Goal — Pick out every line in the rows below that contains the string "context", treating uppercase and lowercase letters as different.

Stored records —
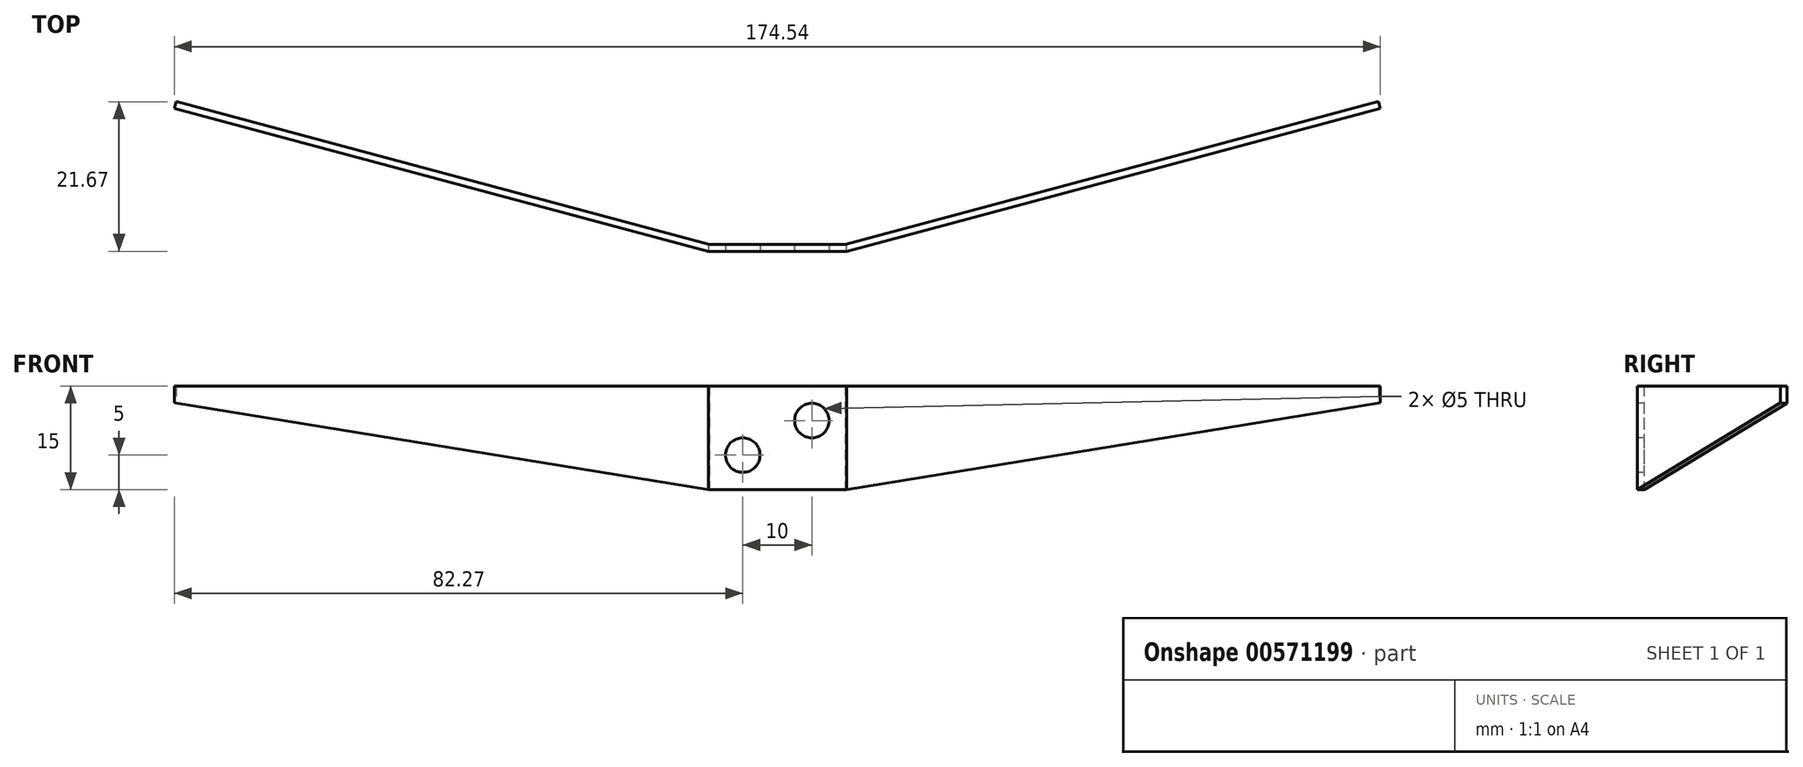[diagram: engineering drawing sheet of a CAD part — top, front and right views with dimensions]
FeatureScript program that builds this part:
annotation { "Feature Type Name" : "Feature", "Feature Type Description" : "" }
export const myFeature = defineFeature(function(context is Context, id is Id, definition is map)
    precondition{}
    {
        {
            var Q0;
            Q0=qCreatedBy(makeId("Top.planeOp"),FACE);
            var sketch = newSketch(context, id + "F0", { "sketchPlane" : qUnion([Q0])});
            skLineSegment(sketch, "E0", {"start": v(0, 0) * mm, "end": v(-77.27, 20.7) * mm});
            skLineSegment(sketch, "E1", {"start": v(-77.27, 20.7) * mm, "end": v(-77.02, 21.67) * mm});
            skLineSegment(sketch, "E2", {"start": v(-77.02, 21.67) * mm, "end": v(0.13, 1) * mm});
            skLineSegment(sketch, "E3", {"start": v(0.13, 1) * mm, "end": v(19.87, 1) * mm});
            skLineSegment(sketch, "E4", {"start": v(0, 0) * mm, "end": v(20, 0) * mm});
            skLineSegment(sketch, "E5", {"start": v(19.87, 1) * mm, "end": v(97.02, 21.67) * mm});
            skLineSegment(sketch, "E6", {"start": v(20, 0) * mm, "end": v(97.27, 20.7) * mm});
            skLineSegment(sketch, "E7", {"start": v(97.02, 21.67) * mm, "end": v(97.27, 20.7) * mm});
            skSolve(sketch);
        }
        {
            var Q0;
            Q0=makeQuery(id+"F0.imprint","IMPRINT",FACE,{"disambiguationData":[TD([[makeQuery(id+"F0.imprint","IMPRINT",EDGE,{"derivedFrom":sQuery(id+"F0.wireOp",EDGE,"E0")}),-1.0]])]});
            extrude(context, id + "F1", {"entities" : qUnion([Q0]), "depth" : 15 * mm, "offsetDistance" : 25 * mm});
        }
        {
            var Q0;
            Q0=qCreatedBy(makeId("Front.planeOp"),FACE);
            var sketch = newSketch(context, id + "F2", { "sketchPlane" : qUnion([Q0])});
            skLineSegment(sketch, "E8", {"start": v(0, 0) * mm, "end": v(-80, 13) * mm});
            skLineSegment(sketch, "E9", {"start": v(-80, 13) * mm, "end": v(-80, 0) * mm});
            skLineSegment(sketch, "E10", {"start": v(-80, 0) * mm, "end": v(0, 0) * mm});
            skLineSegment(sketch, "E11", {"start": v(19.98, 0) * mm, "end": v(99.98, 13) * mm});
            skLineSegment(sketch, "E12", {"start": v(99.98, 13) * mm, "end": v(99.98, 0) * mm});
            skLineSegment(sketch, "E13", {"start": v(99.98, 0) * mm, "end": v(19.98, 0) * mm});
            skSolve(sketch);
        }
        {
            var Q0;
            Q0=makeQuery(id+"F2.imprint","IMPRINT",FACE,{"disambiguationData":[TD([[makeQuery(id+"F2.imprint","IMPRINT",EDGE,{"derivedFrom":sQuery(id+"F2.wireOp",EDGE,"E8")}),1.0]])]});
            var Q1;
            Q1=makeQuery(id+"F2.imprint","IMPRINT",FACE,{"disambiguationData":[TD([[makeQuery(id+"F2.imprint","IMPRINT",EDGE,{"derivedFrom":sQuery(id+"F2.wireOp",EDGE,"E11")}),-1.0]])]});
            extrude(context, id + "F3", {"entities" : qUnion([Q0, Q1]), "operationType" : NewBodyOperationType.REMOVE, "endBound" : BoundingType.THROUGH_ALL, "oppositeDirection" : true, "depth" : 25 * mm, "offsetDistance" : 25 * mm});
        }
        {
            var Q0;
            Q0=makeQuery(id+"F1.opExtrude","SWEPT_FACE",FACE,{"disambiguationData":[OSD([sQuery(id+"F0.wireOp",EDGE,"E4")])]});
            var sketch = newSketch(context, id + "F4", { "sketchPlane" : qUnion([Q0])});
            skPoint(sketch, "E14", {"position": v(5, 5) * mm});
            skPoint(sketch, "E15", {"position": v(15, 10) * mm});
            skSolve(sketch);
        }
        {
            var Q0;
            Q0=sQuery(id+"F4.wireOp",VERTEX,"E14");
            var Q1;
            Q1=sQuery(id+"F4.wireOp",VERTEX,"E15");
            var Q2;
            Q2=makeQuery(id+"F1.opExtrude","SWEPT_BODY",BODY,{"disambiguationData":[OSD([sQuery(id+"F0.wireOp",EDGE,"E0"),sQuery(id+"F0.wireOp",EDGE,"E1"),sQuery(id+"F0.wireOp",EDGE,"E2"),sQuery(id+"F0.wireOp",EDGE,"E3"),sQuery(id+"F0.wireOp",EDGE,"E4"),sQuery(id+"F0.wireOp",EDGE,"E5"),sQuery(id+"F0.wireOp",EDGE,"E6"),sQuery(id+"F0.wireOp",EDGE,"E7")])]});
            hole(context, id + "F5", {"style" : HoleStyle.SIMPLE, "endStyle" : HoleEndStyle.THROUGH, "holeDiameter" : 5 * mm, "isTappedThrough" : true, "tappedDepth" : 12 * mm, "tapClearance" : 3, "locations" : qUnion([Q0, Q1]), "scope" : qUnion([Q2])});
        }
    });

...

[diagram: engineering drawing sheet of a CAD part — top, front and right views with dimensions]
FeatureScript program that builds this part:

Correct result —
export const myFeature = defineFeature(function(context is Context, id is Id, definition is map)
            var sketch = newSketch(context, id + "F0", { "sketchPlane" : qUnion([Q0])});
            extrude(context, id + "F1", {"entities" : qUnion([Q0]), "depth" : 15 * mm, "offsetDistance" : 25 * mm});
            var sketch = newSketch(context, id + "F2", { "sketchPlane" : qUnion([Q0])});
            extrude(context, id + "F3", {"entities" : qUnion([Q0, Q1]), "operationType" : NewBodyOperationType.REMOVE, "endBound" : BoundingType.THROUGH_ALL, "oppositeDirection" : true, "depth" : 25 * mm, "offsetDistance" : 25 * mm});
            var sketch = newSketch(context, id + "F4", { "sketchPlane" : qUnion([Q0])});
            hole(context, id + "F5", {"style" : HoleStyle.SIMPLE, "endStyle" : HoleEndStyle.THROUGH, "holeDiameter" : 5 * mm, "isTappedThrough" : true, "tappedDepth" : 12 * mm, "tapClearance" : 3, "locations" : qUnion([Q0, Q1]), "scope" : qUnion([Q2])});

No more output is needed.